INtelligent Direct: Four Considerations for Creating a Direct Mail Budget

Before you start any project, there are decisions to be made that will impact the timeline, cost, effectiveness and more. Whether you are a custom home builder or a marketing manager, before you can put the finishing touches on your effort, you need to start at the foundation and build up. Much like how a contractor wouldn’t suggest you paint the walls before the roof is built, we wouldn’t suggest taking on a direct mail project without thoughtful consideration of your budget.

Is your budget appropriate for the goals of your campaign?

Before you even consider a budget for your direct mail program, it is important to have a clear set of goals around the mailing. From small mom-and-pop shops to Fortune 500 companies, business goals will keep you focused and help guide the plan of action in meeting them. Keep in mind, especially in direct marketing, goals should be measurable and time-specific. It is important to have commitment from all players involved and build a support network that will encourage risk taking and flexibility while striving toward the goal.

Armed with an established goal or set of goals, you can better budget for your direct mail campaign. If the goal of your campaign is to sell 1,000 widgets, then it may be easier to establish a budget. If each widget retails at $100 with a cost of production of $65, you can figure $35 per sale in profit. With a $35,000 sales goal, you can more accurately project a budget to maintain your profit margin. If the goal of the campaign is not as easily monetized, like a thank you message, a budget may be more difficult to assess. Looking at the lifetime value of a retail customer or the retention of a subscription-based customer will require a deeper dive into your data pool to establish an economic value.

Are you sending a message that resonates with your audience?

Whether you have a 50¢ or $50 per piece budget, if you are missing your target audience your efforts will be wasted.
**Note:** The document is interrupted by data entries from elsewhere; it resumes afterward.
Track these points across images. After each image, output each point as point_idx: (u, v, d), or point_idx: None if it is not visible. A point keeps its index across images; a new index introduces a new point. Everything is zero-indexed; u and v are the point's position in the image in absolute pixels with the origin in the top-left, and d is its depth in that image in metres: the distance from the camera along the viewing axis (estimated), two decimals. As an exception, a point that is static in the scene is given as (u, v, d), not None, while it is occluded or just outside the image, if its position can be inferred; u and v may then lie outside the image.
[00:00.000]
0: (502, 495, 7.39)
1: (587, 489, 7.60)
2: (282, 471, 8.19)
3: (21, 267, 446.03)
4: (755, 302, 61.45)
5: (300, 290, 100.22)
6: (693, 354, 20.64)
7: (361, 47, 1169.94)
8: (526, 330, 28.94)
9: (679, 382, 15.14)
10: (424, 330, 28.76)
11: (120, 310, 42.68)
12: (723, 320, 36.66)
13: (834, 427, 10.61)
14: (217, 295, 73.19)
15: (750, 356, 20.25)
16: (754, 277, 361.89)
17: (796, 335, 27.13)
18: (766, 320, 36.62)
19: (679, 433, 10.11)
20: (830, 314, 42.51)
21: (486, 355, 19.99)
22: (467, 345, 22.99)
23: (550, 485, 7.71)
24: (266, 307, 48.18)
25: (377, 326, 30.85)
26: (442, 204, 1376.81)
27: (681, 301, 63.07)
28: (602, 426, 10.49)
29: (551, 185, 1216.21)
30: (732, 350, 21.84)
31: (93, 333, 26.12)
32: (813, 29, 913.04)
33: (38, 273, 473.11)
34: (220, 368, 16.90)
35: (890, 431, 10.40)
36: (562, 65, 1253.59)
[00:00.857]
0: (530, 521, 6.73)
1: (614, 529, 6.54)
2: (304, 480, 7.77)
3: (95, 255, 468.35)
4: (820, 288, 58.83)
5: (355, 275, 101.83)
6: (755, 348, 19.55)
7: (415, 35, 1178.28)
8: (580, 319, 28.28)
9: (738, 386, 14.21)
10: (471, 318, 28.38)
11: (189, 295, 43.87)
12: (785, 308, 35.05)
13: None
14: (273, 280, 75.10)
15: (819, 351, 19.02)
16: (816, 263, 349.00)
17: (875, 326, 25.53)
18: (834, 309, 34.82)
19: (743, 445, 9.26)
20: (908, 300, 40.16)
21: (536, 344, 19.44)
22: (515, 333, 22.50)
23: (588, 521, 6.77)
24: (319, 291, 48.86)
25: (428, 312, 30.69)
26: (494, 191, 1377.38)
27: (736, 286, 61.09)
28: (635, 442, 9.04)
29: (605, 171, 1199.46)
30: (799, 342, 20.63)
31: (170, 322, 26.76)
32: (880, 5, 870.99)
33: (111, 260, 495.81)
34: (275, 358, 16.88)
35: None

Duplicate records and inaccurate address information will not only decrease your response rate, but are wasted resources. If you are not regularly checking and maintaining your prospect or customer database you are throwing money away. Money that could be used to attract better leads to your offer. With clean data, you can evolve your direct mail strategy to create customer personas, or segments, that could allow greater targeting. You can test different offers based on demographics or past purchase history.

If you are asking prospects to hand over their hard-earned money, they need to trust your message. Your creative needs to inspire confidence in your business and feature a strong call to action. If your message appears to be SPAM, you will miss your target. Your direct mail should promote a positive buying experience from outside and in. With clean data and trustworthy copy and creative that reflects your brand, you will set your campaign up for success rather than risking failure before the mail even hits the mailbox.

Is your direct mail designed to maximize savings?

As experienced direct mailers, we know that there are plenty of adjustments to the design that could impact the budget and results. Sometimes adjusting the specs of the design can yield more efficiencies and lower costs. Are you using a self-mailer when your message could be better suited for an envelope package? Could the message on your 6 x 9 postcard work better on a 5 x 7? Will a reply device be needed or can a URL be more efficient? If you read my previous post on direct mail testing you know that the process is important for increasing response. Testing different formats can also provide cost savings or increases in the long term and is important to consider as a part of the overall budget. You can also gain more savings when you have a longer-term strategy that allows for bulk printing of envelopes, inserts or other components of your mail.

How will you combine your direct mail with other channels?

A stand-alone direct mail campaign will have different response expectations than a modern direct marketing campaign that could include email, website, digital ads, telemarketing and other marketing channels. For some efforts, direct mail may be the sole viable channel of communication. For others, there may be a boost in response by including an email follow-up that directs the recipient to a landing page to learn more about your brand or product before taking the desired action. As I’ve mentioned before, direct mail is an integral component of any data-driven marketing. When deciding your direct mail budget, it is important to have a broader understanding of all the current efforts. Open communication with other teams on their initiatives may yield some cost savings by avoiding wasteful duplicate efforts when channels could be better utilized as follow-ups or reminders.